Work to complete:
The line with "Blood flows to the body" marks where to begin. Please copy it and each line after it to the end of the records below, exactly.

Record set:
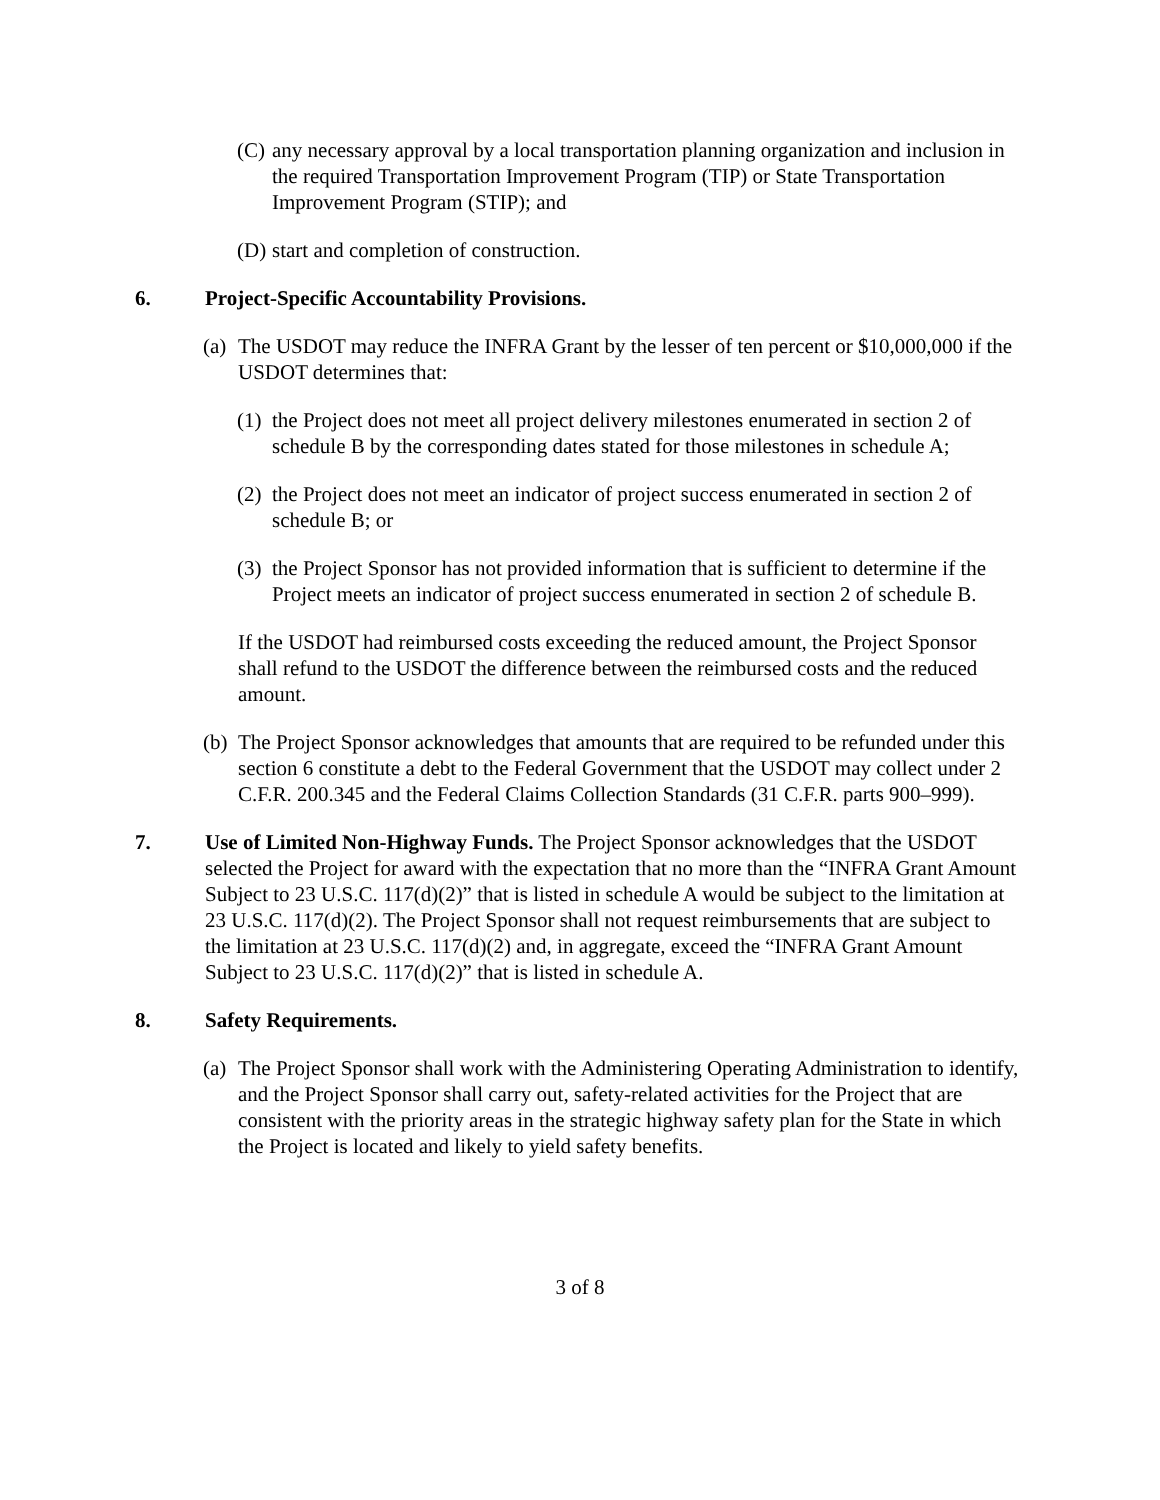(C) any necessary approval by a local transportation planning organization and inclusion in the required Transportation Improvement Program (TIP) or State Transportation Improvement Program (STIP); and
(D) start and completion of construction.
6. Project-Specific Accountability Provisions.
(a) The USDOT may reduce the INFRA Grant by the lesser of ten percent or $10,000,000 if the USDOT determines that:
(1) the Project does not meet all project delivery milestones enumerated in section 2 of schedule B by the corresponding dates stated for those milestones in schedule A;
(2) the Project does not meet an indicator of project success enumerated in section 2 of schedule B; or
(3) the Project Sponsor has not provided information that is sufficient to determine if the Project meets an indicator of project success enumerated in section 2 of schedule B.
If the USDOT had reimbursed costs exceeding the reduced amount, the Project Sponsor shall refund to the USDOT the difference between the reimbursed costs and the reduced amount.
(b) The Project Sponsor acknowledges that amounts that are required to be refunded under this section 6 constitute a debt to the Federal Government that the USDOT may collect under 2 C.F.R. 200.345 and the Federal Claims Collection Standards (31 C.F.R. parts 900–999).
7. Use of Limited Non-Highway Funds. The Project Sponsor acknowledges that the USDOT selected the Project for award with the expectation that no more than the “INFRA Grant Amount Subject to 23 U.S.C. 117(d)(2)” that is listed in schedule A would be subject to the limitation at 23 U.S.C. 117(d)(2). The Project Sponsor shall not request reimbursements that are subject to the limitation at 23 U.S.C. 117(d)(2) and, in aggregate, exceed the “INFRA Grant Amount Subject to 23 U.S.C. 117(d)(2)” that is listed in schedule A.
8. Safety Requirements.
(a) The Project Sponsor shall work with the Administering Operating Administration to identify, and the Project Sponsor shall carry out, safety-related activities for the Project that are consistent with the priority areas in the strategic highway safety plan for the State in which the Project is located and likely to yield safety benefits.
3 of 8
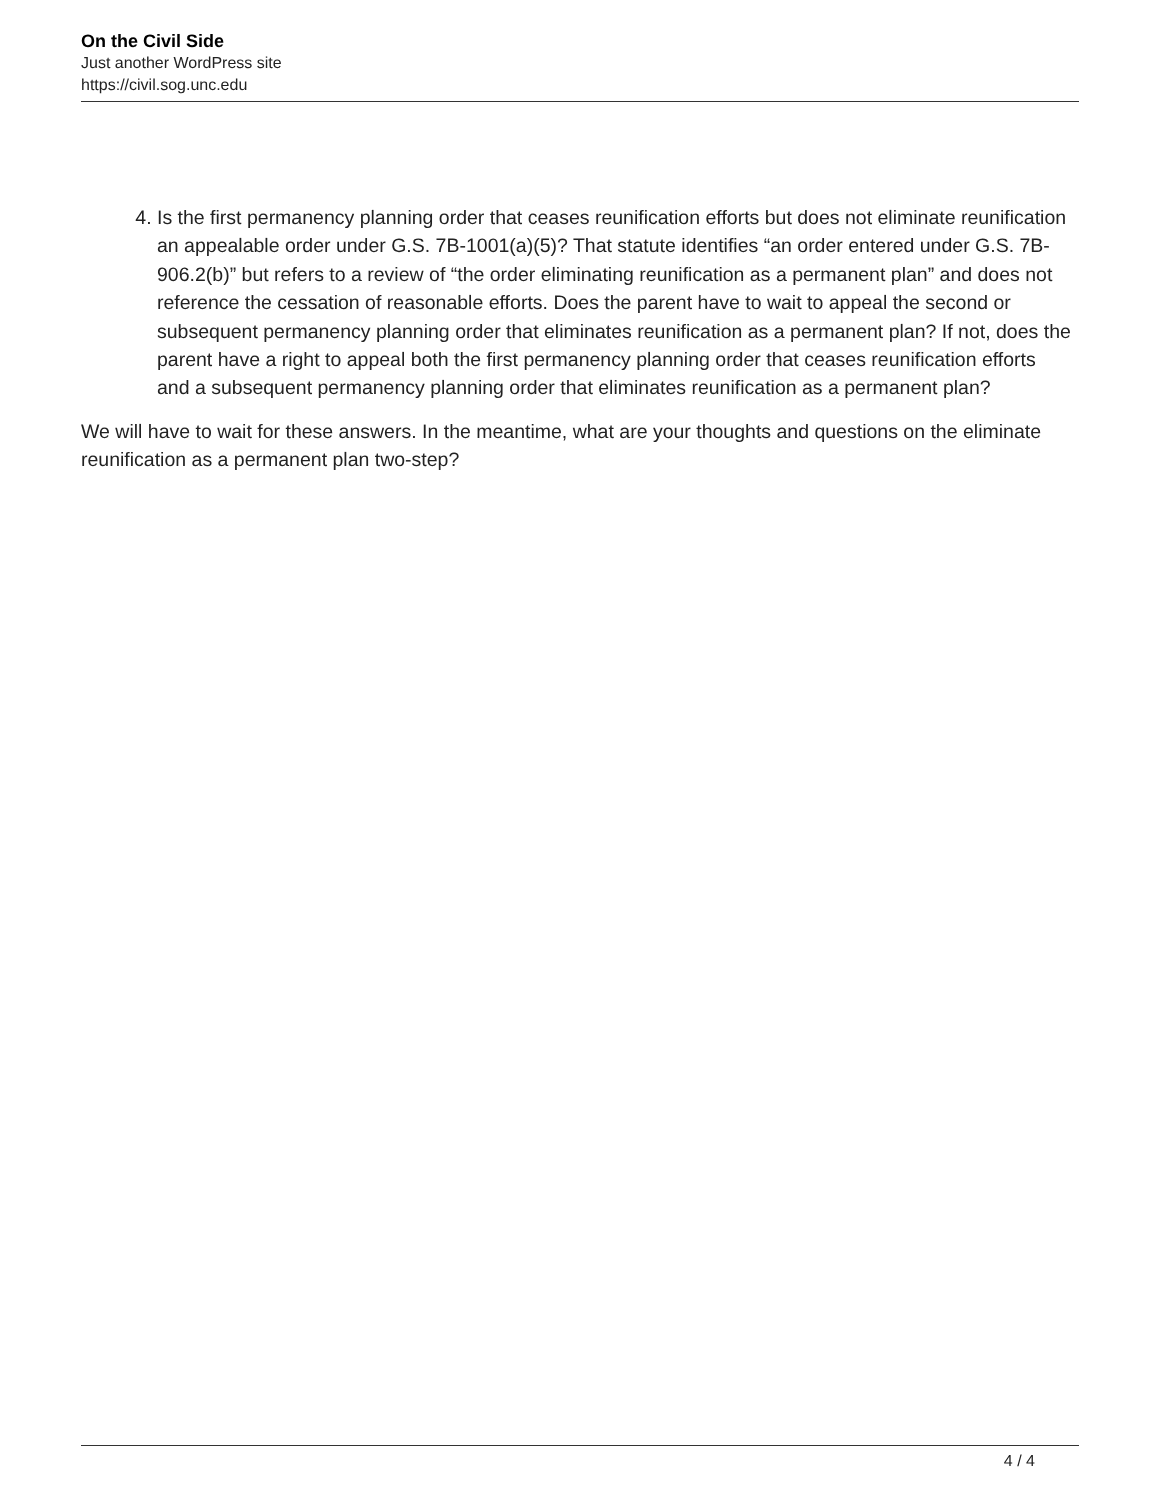On the Civil Side
Just another WordPress site
https://civil.sog.unc.edu
4. Is the first permanency planning order that ceases reunification efforts but does not eliminate reunification an appealable order under G.S. 7B-1001(a)(5)? That statute identifies “an order entered under G.S. 7B-906.2(b)” but refers to a review of “the order eliminating reunification as a permanent plan” and does not reference the cessation of reasonable efforts. Does the parent have to wait to appeal the second or subsequent permanency planning order that eliminates reunification as a permanent plan? If not, does the parent have a right to appeal both the first permanency planning order that ceases reunification efforts and a subsequent permanency planning order that eliminates reunification as a permanent plan?
We will have to wait for these answers. In the meantime, what are your thoughts and questions on the eliminate reunification as a permanent plan two-step?
4 / 4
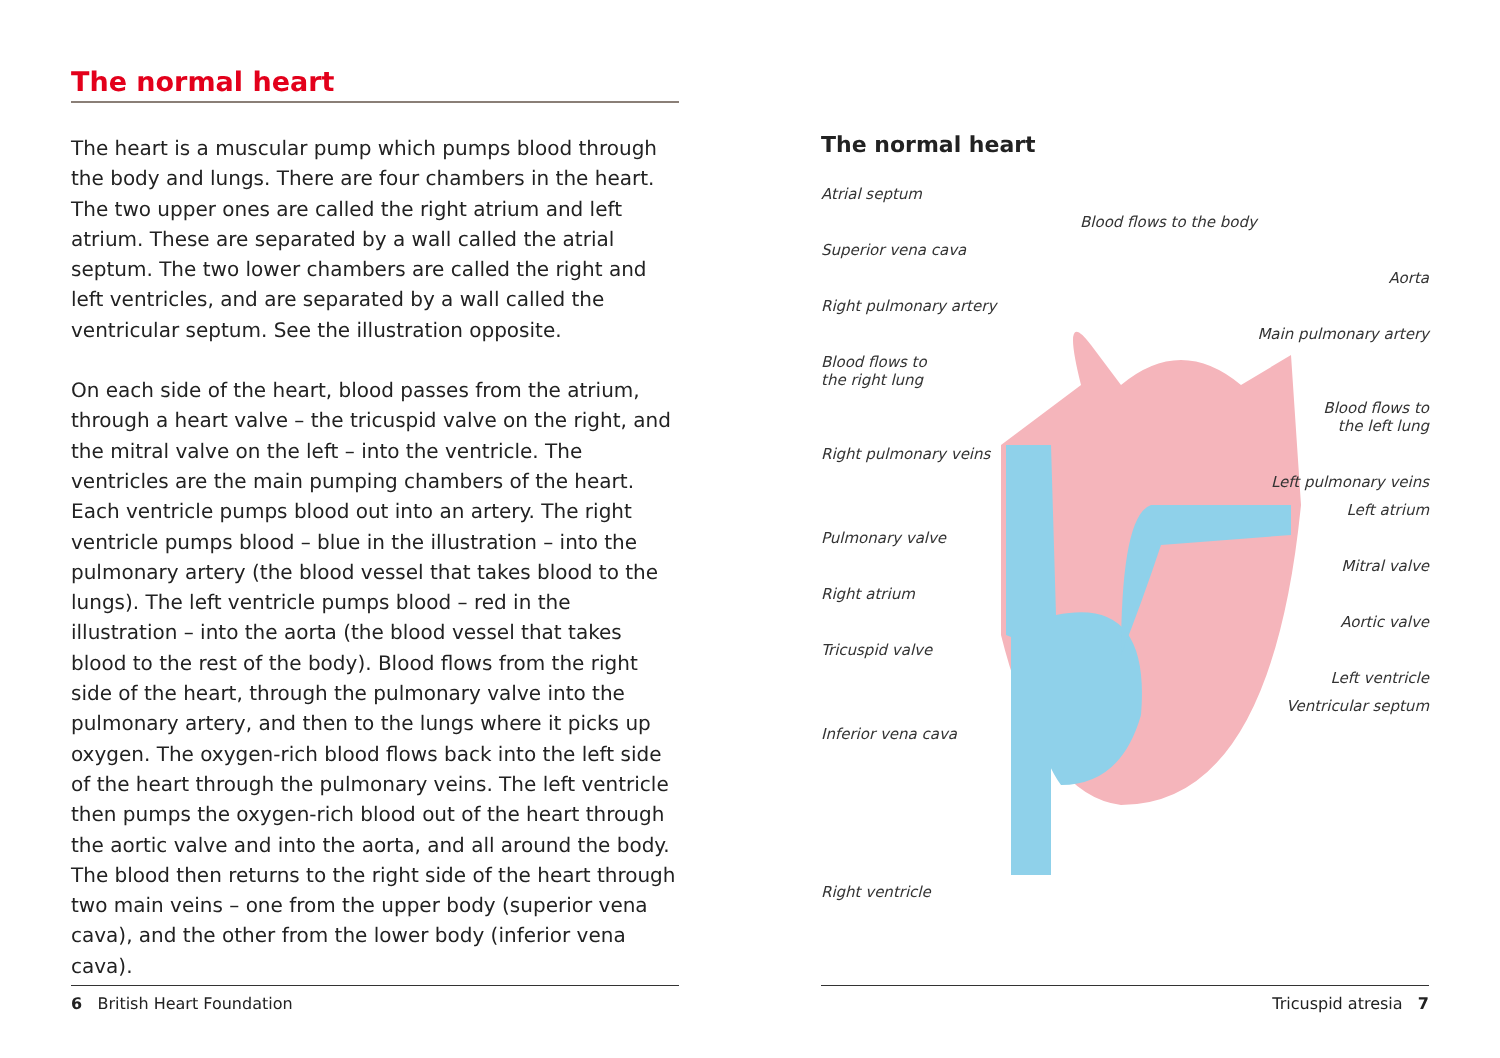The normal heart
The heart is a muscular pump which pumps blood through the body and lungs. There are four chambers in the heart. The two upper ones are called the right atrium and left atrium. These are separated by a wall called the atrial septum. The two lower chambers are called the right and left ventricles, and are separated by a wall called the ventricular septum. See the illustration opposite.
On each side of the heart, blood passes from the atrium, through a heart valve – the tricuspid valve on the right, and the mitral valve on the left – into the ventricle. The ventricles are the main pumping chambers of the heart. Each ventricle pumps blood out into an artery. The right ventricle pumps blood – blue in the illustration – into the pulmonary artery (the blood vessel that takes blood to the lungs). The left ventricle pumps blood – red in the illustration – into the aorta (the blood vessel that takes blood to the rest of the body). Blood flows from the right side of the heart, through the pulmonary valve into the pulmonary artery, and then to the lungs where it picks up oxygen. The oxygen-rich blood flows back into the left side of the heart through the pulmonary veins. The left ventricle then pumps the oxygen-rich blood out of the heart through the aortic valve and into the aorta, and all around the body. The blood then returns to the right side of the heart through two main veins – one from the upper body (superior vena cava), and the other from the lower body (inferior vena cava).
The normal heart
Atrial septum
Blood flows to the body
Superior vena cava
Aorta
Right pulmonary artery
Main pulmonary artery
Blood flows to
the right lung
Blood flows to
the left lung
Right pulmonary veins
Left pulmonary veins
Left atrium
Pulmonary valve
Mitral valve
Right atrium
Aortic valve
Tricuspid valve
Left ventricle
Ventricular septum
Inferior vena cava
Right ventricle
6 British Heart Foundation Tricuspid atresia 7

Completed exercise:
Blood flows to the body
Superior vena cava
Aorta
Right pulmonary artery
Main pulmonary artery
Blood flows to
the right lung
Blood flows to
the left lung
Right pulmonary veins
Left pulmonary veins
Left atrium
Pulmonary valve
Mitral valve
Right atrium
Aortic valve
Tricuspid valve
Left ventricle
Ventricular septum
Inferior vena cava
Right ventricle
6 British Heart Foundation Tricuspid atresia 7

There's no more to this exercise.